▶
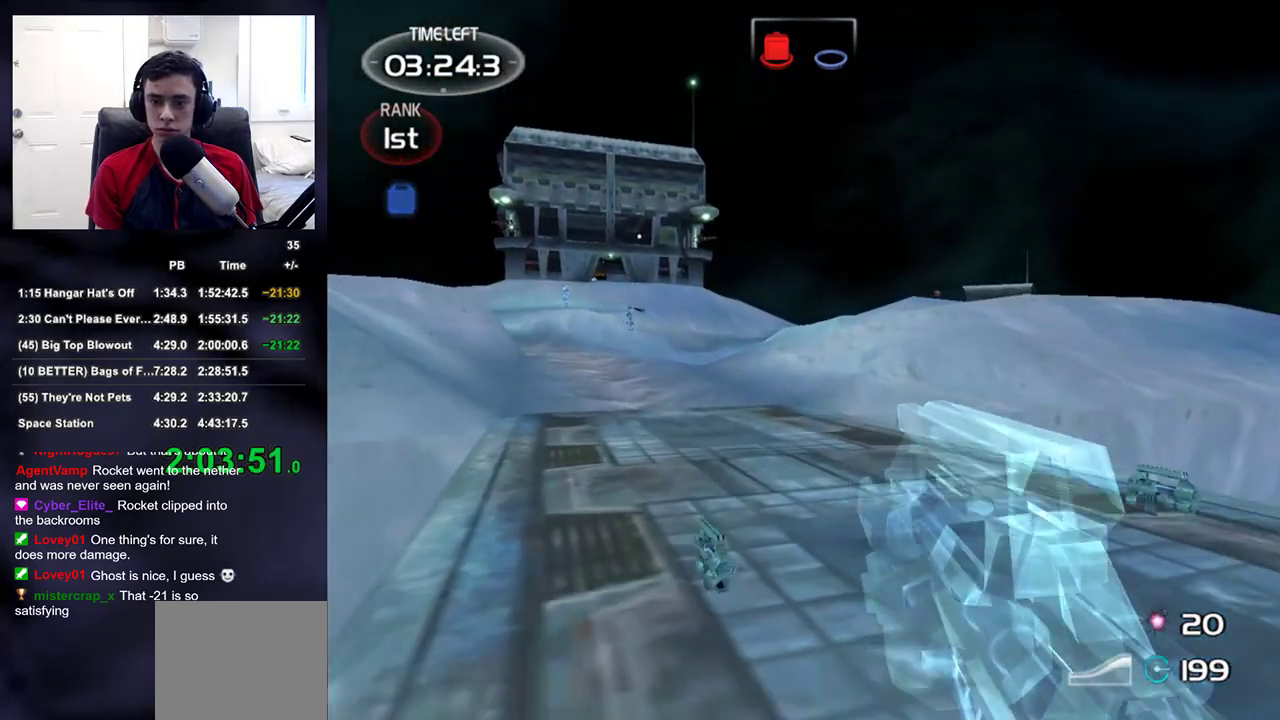
{"buttons": [], "left_stick": "up", "right_stick": "center", "events": [[167, "right_stick", "right"], [300, "R2", "down"], [333, "right_stick", "up-right"], [383, "R2", "up"], [483, "right_stick", "center"]]}
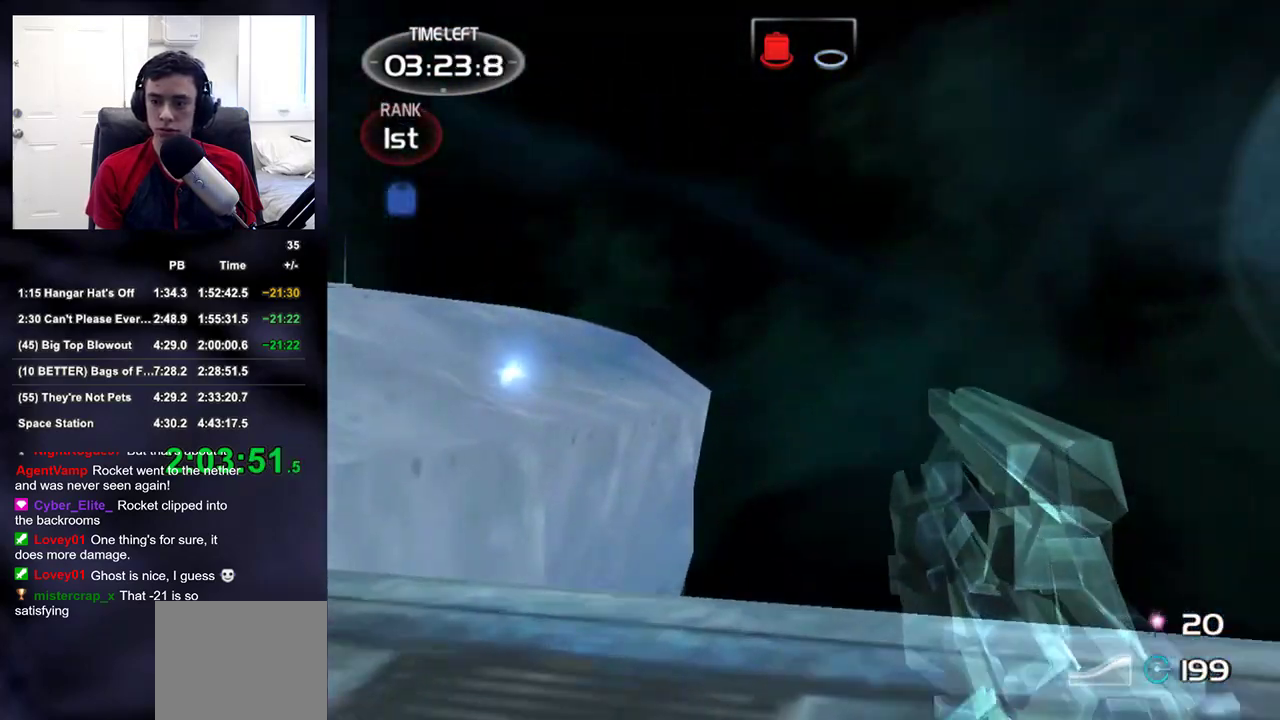
{"buttons": [], "left_stick": "up", "right_stick": "up-left", "events": [[117, "R2", "down"], [183, "right_stick", "left"], [200, "R2", "up"], [400, "right_stick", "up-left"]]}
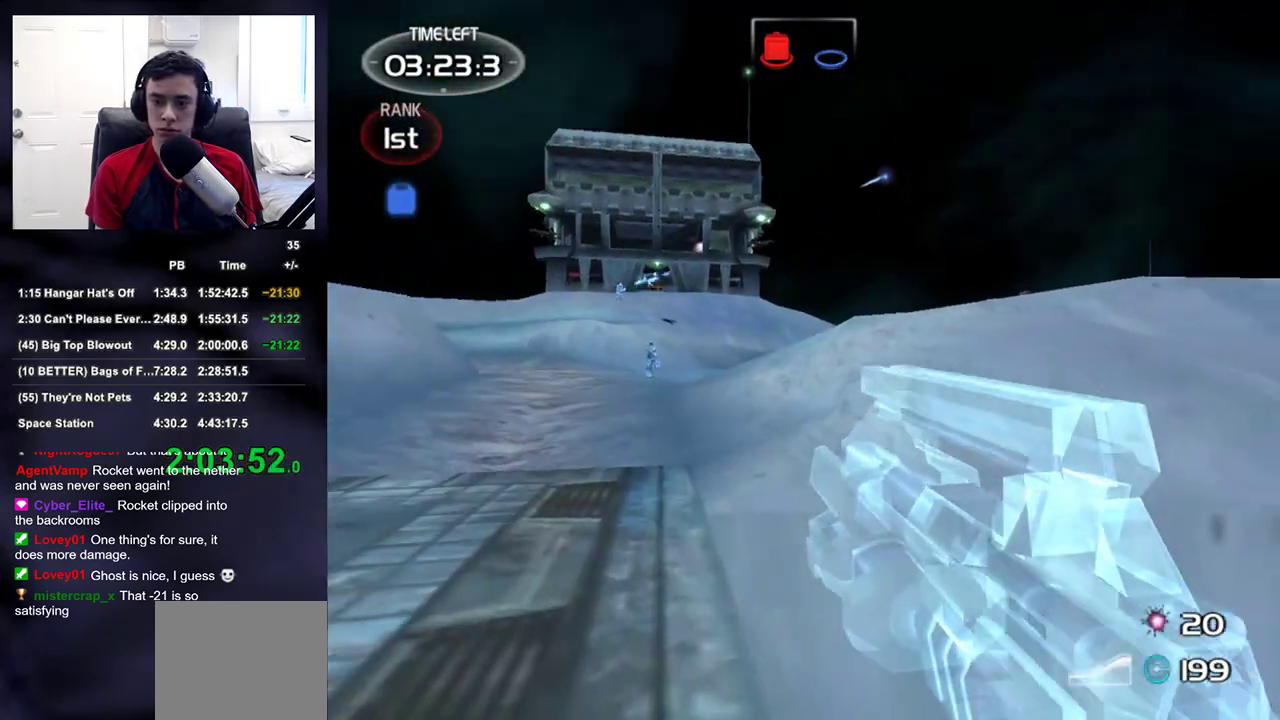
{"buttons": [], "left_stick": "up", "right_stick": "center", "events": [[17, "right_stick", "center"], [183, "right_stick", "left"], [283, "right_stick", "center"]]}
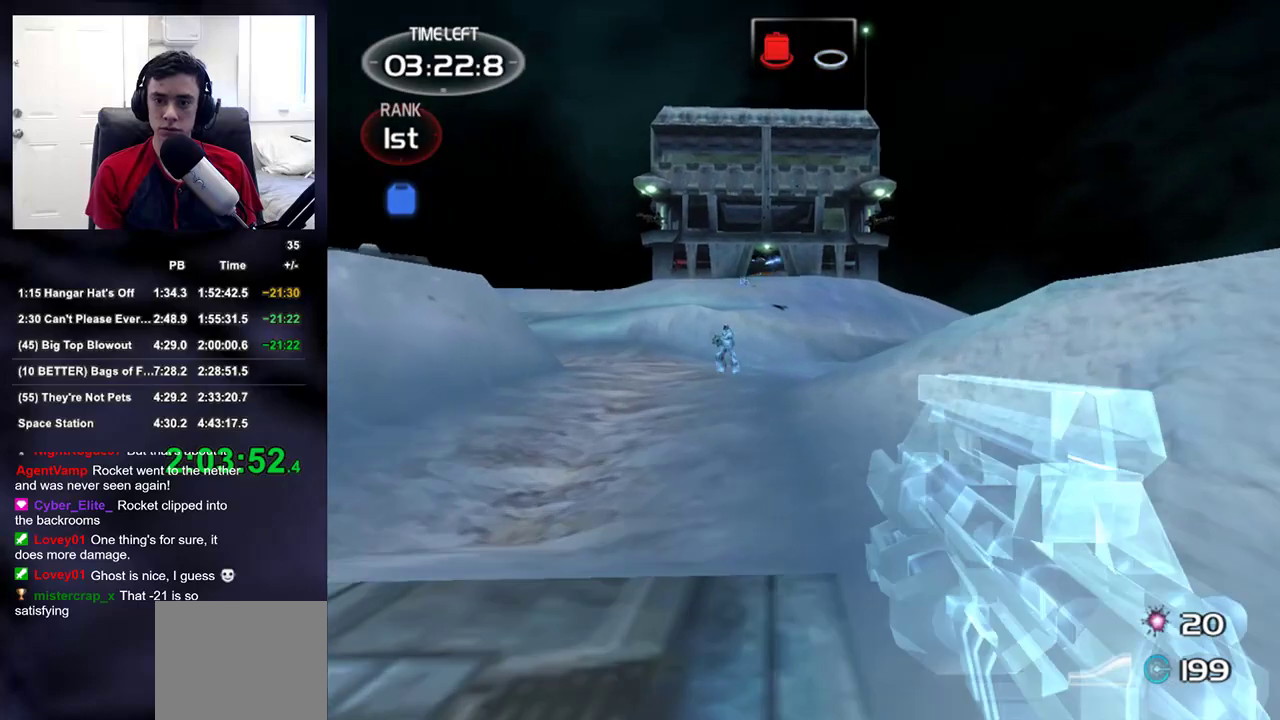
{"buttons": [], "left_stick": "up", "right_stick": "center", "events": [[50, "DPAD_LEFT", "down"], [133, "DPAD_LEFT", "up"]]}
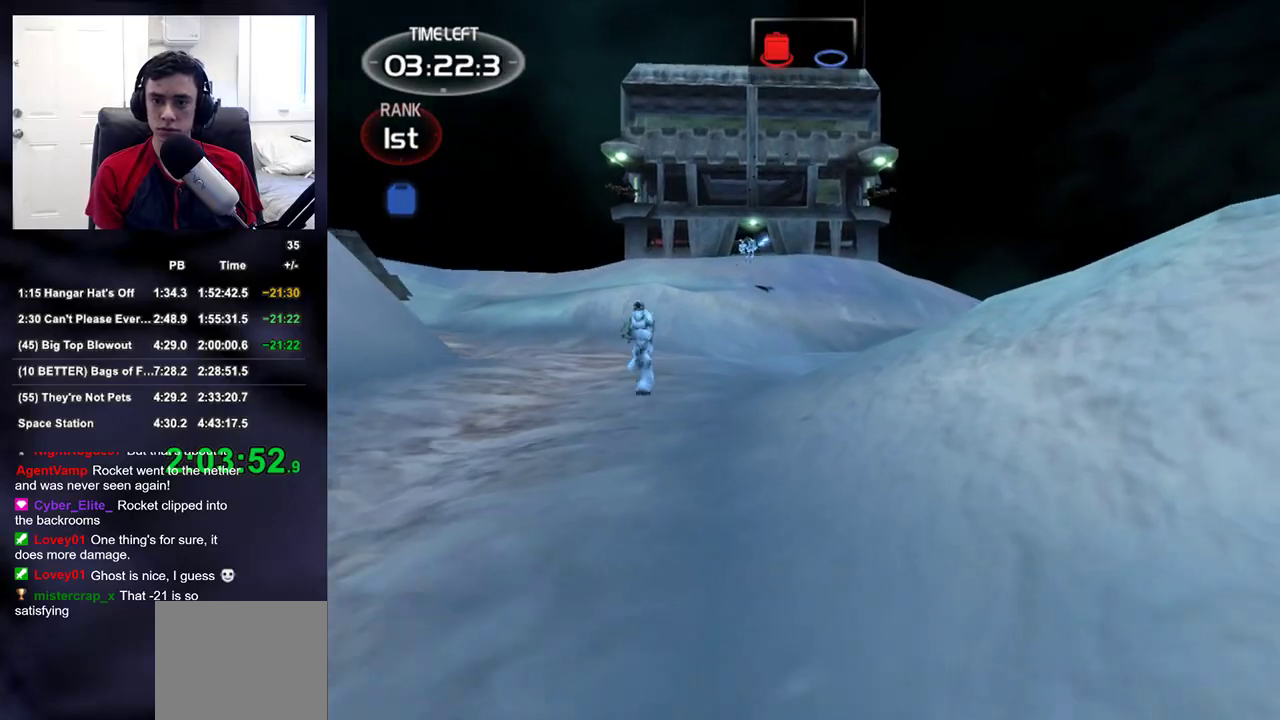
{"buttons": [], "left_stick": "up", "right_stick": "center", "events": []}
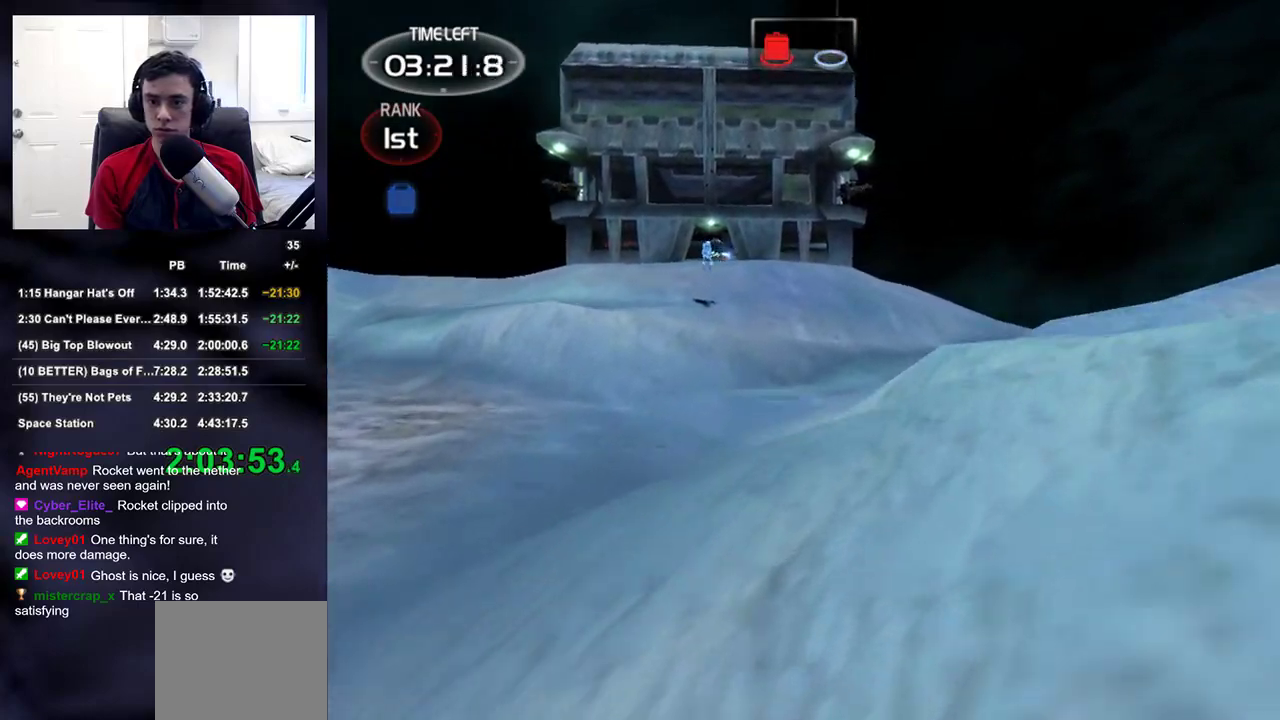
{"buttons": [], "left_stick": "up-right", "right_stick": "center", "events": [[100, "DPAD_LEFT", "down"], [233, "DPAD_LEFT", "up"], [283, "right_stick", "up-left"], [333, "left_stick", "up-right"], [400, "right_stick", "center"]]}
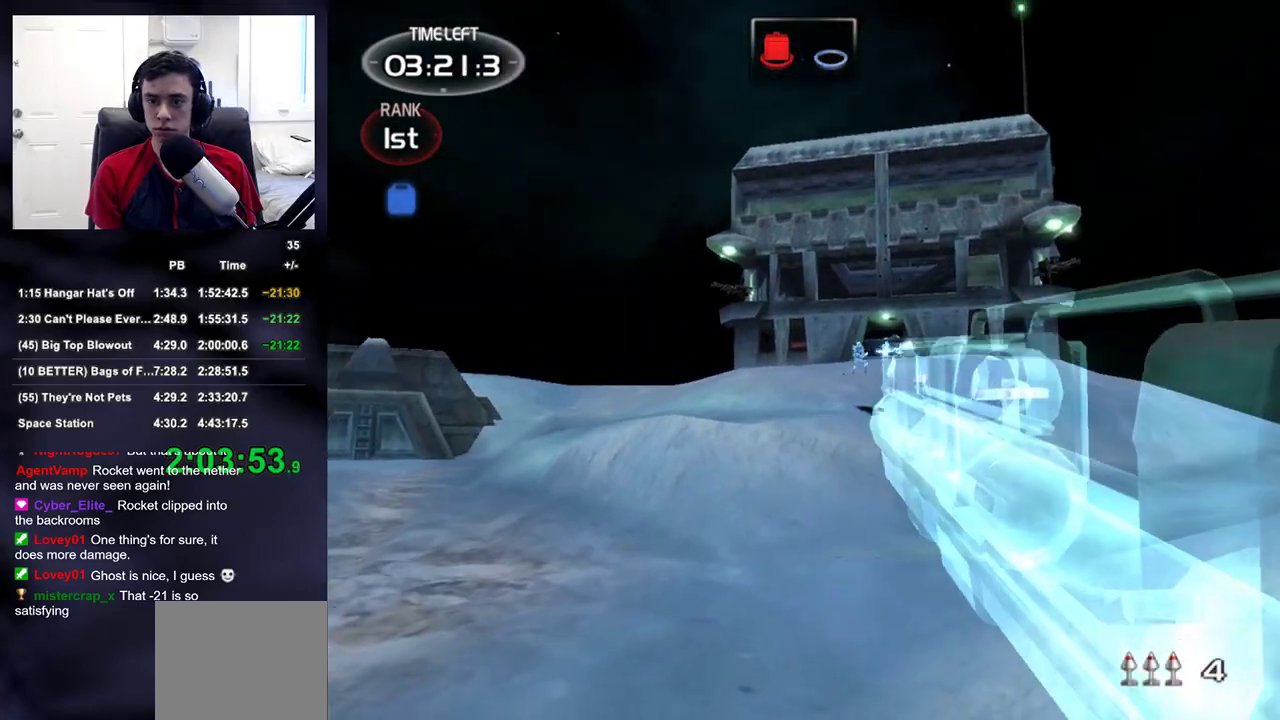
{"buttons": [], "left_stick": "up-right", "right_stick": "center", "events": []}
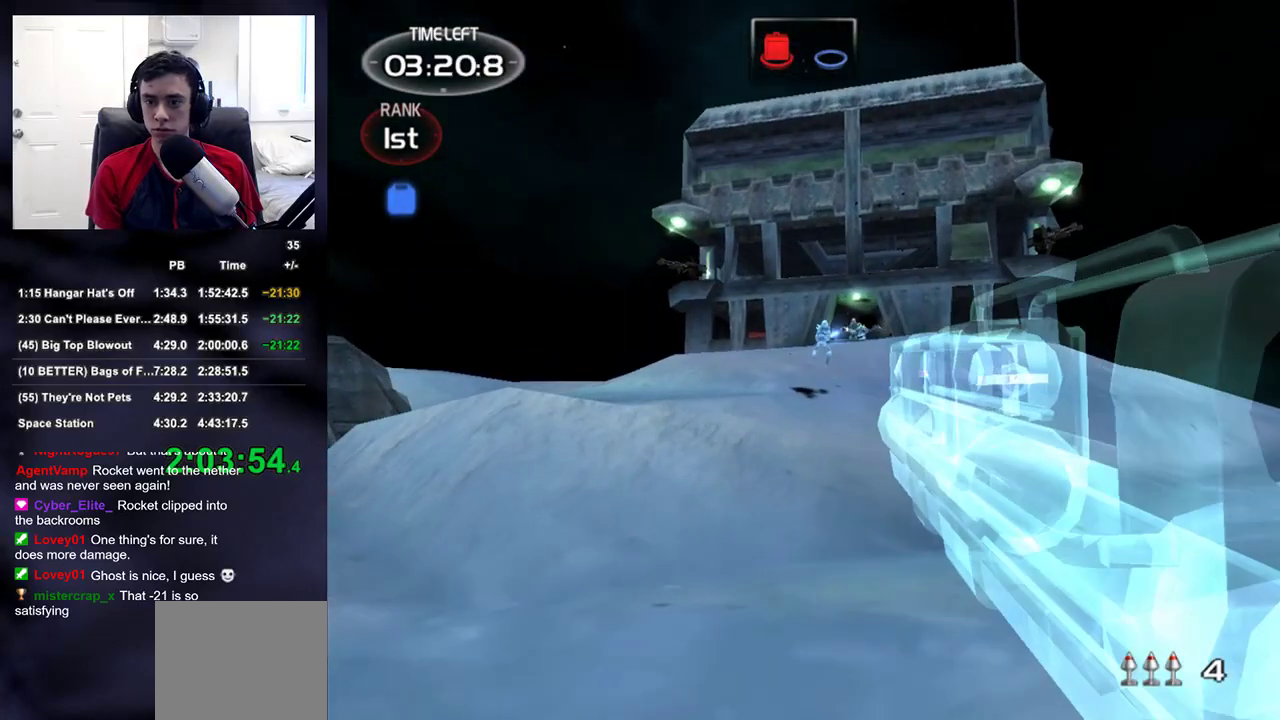
{"buttons": [], "left_stick": "up-right", "right_stick": "center", "events": [[200, "right_stick", "up"], [217, "R2", "down"], [250, "L2", "down"], [267, "right_stick", "center"], [300, "R2", "up"], [350, "L2", "up"]]}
◀
**THE TASK**
Repeat the material exactly. Skip the images.

**RESPONSE AREA**
{"buttons": [], "left_stick": "up", "right_stick": "center", "events": [[167, "right_stick", "right"], [300, "R2", "down"], [333, "right_stick", "up-right"], [383, "R2", "up"], [483, "right_stick", "center"]]}
{"buttons": [], "left_stick": "up", "right_stick": "up-left", "events": [[117, "R2", "down"], [183, "right_stick", "left"], [200, "R2", "up"], [400, "right_stick", "up-left"]]}
{"buttons": [], "left_stick": "up", "right_stick": "center", "events": [[17, "right_stick", "center"], [183, "right_stick", "left"], [283, "right_stick", "center"]]}
{"buttons": [], "left_stick": "up", "right_stick": "center", "events": [[50, "DPAD_LEFT", "down"], [133, "DPAD_LEFT", "up"]]}
{"buttons": [], "left_stick": "up", "right_stick": "center", "events": []}
{"buttons": [], "left_stick": "up-right", "right_stick": "center", "events": [[100, "DPAD_LEFT", "down"], [233, "DPAD_LEFT", "up"], [283, "right_stick", "up-left"], [333, "left_stick", "up-right"], [400, "right_stick", "center"]]}
{"buttons": [], "left_stick": "up-right", "right_stick": "center", "events": []}
{"buttons": [], "left_stick": "up-right", "right_stick": "center", "events": [[200, "right_stick", "up"], [217, "R2", "down"], [250, "L2", "down"], [267, "right_stick", "center"], [300, "R2", "up"], [350, "L2", "up"]]}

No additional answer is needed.